* **LISTED ENTRIES**
################
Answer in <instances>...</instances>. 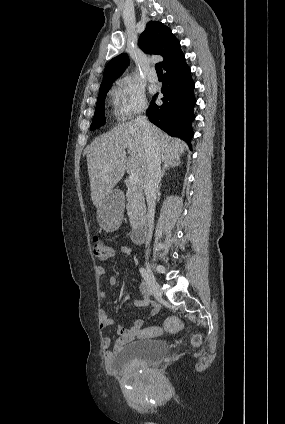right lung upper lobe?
################
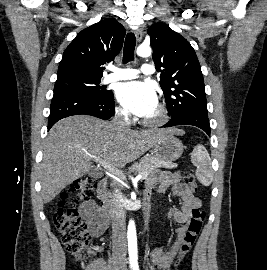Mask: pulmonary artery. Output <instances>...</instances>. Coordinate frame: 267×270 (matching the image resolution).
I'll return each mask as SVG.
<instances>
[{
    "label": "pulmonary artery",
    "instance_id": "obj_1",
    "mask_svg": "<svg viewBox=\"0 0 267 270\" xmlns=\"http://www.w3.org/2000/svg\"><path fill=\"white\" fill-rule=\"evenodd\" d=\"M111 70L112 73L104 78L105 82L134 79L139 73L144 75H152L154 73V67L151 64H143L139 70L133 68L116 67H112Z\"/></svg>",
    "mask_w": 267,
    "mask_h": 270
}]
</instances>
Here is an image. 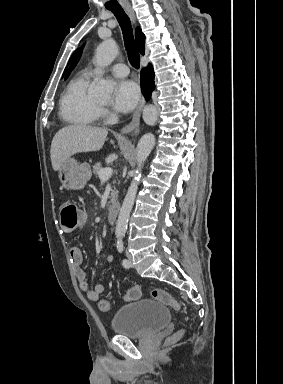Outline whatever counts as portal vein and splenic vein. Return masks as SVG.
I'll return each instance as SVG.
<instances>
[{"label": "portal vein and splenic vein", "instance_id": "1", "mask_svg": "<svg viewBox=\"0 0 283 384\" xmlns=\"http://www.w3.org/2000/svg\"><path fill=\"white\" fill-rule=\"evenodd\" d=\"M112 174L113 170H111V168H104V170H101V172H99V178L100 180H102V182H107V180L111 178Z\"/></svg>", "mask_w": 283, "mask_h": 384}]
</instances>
################
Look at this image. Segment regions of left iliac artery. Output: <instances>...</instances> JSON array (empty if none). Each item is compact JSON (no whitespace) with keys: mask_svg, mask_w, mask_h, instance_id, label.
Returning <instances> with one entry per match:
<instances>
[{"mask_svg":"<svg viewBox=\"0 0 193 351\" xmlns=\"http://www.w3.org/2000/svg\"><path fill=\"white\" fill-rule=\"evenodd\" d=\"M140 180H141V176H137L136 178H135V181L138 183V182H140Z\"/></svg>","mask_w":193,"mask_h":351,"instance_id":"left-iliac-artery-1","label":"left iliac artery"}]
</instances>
################
* **THE PROBLEM**
List each line from the items above that contains the word "with", copying every such line in full.

* **EXERCISE RESPONSE**
Look at this image. Segment regions of left iliac artery. Output: <instances>...</instances> JSON array (empty if none). Each item is compact JSON (no whitespace) with keys: mask_svg, mask_w, mask_h, instance_id, label.
Returning <instances> with one entry per match:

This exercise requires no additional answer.